Extract provided
= = = =

Dear leaders, I trust you have had a good and productive week. 

This week I am going to offer three ideas for you to consider. 

Why? I am often creating ideas for others to implement, my iMessage and WhatsApp is often pinged with someone asking for a framework or idea or new concept to try out. 

Over the last few months I have offered three or four ideas for friends and business owners to try out, so I thought I would share those with you. 

Podcast Clubs 

You have heard of book clubs and film clubs, this is podcast club, I have actually seen this work and it really helps people form a connection, in and out of work. 

It is important to find a podcast you connect with the host and theme and discuss the episode together. Some approach it like a listening party, so all listen together, others use time like a book club do to listen separately and then come together to discuss. 

Importantly, works in person, remotely and hybrid

Story-based podcasts work best, I would recommend masters of scale if you are in tech. 

Team Wordles

Wordle became a phenomenon and is an activity some tend to do alone, one company I recommend this to actually tackled it together, it made one activity every morning something to collaborate on and work through together. It becomes a competition and one to bury the rivalry.
TriviaHQ was another app that was something I remember a previous team loved playing together and made 15.00 their time and importantly time they blocked out and stopped everything for. It was a joy to see them collaborate, laugh and create together. 

This idea also works in person, remotely and hybrid. 

Rock Paper Scissors

A few years ago I ran a workshop with a great brand, there was an issue, many of the team who attended the workshop didn’t know each other and had never really worked as a unit. 

It was a group that should have collaborated but the company were not set in the way to enable this. At the start of each session, we would have different objectives to hit and teams would swap over.

= = = =

About this task
Reproduce the newsletter on team ideas word for word, everything from "Dear leaders, I" down to "those with you.". The rows come from a source separate from the newsletter.

Text data extracted from pages:

= = = =

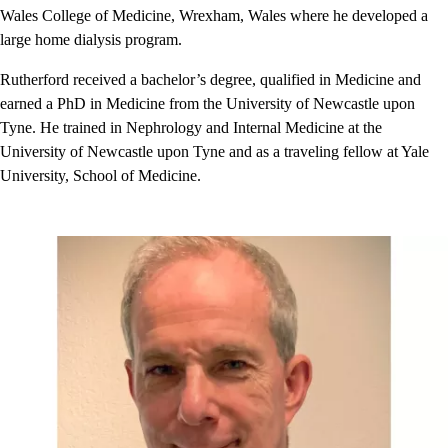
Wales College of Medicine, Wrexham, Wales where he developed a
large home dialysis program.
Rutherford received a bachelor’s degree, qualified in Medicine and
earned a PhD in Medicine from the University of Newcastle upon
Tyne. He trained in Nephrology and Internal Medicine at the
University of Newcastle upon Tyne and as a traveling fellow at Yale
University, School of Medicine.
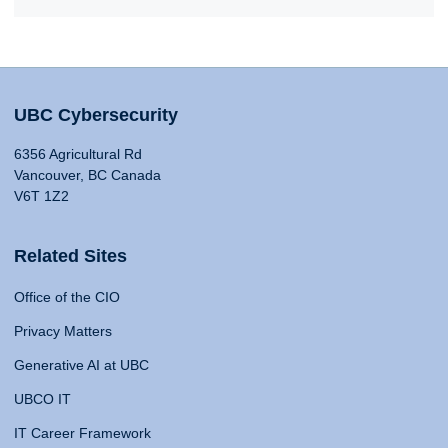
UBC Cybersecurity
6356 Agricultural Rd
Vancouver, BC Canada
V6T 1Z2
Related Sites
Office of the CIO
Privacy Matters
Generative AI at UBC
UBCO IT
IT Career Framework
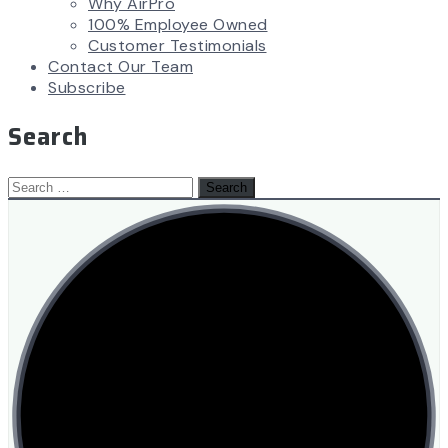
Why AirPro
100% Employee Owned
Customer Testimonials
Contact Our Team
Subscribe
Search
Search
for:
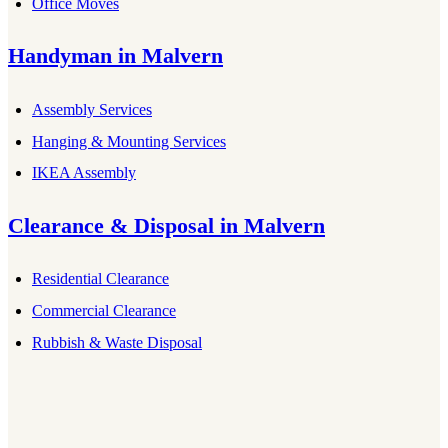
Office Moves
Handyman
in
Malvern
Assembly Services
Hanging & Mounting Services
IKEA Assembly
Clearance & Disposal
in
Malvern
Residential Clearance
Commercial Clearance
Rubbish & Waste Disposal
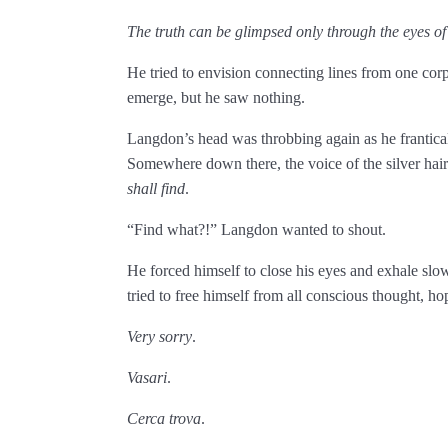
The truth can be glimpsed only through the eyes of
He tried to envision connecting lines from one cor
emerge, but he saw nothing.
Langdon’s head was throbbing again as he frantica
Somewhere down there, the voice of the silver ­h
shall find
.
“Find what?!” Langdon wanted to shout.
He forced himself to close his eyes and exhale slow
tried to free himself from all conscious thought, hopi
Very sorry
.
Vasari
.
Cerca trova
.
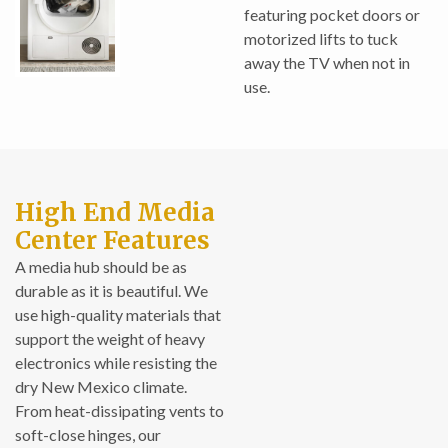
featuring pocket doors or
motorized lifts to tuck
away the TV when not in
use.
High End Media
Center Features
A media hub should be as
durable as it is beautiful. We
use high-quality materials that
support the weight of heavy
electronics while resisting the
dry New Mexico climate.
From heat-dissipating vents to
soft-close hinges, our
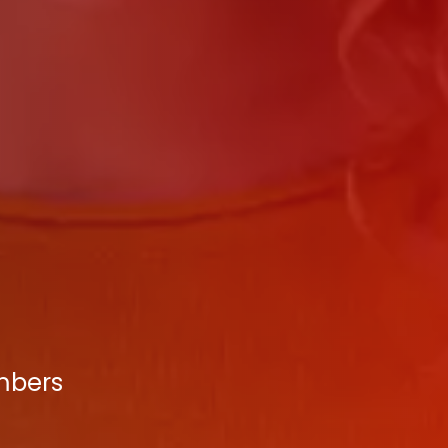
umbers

= = = =

Answer
Dear leaders, I trust you have had a good and productive week. 

This week I am going to offer three ideas for you to consider. 

Why? I am often creating ideas for others to implement, my iMessage and WhatsApp is often pinged with someone asking for a framework or idea or new concept to try out. 

Over the last few months I have offered three or four ideas for friends and business owners to try out, so I thought I would share those with you.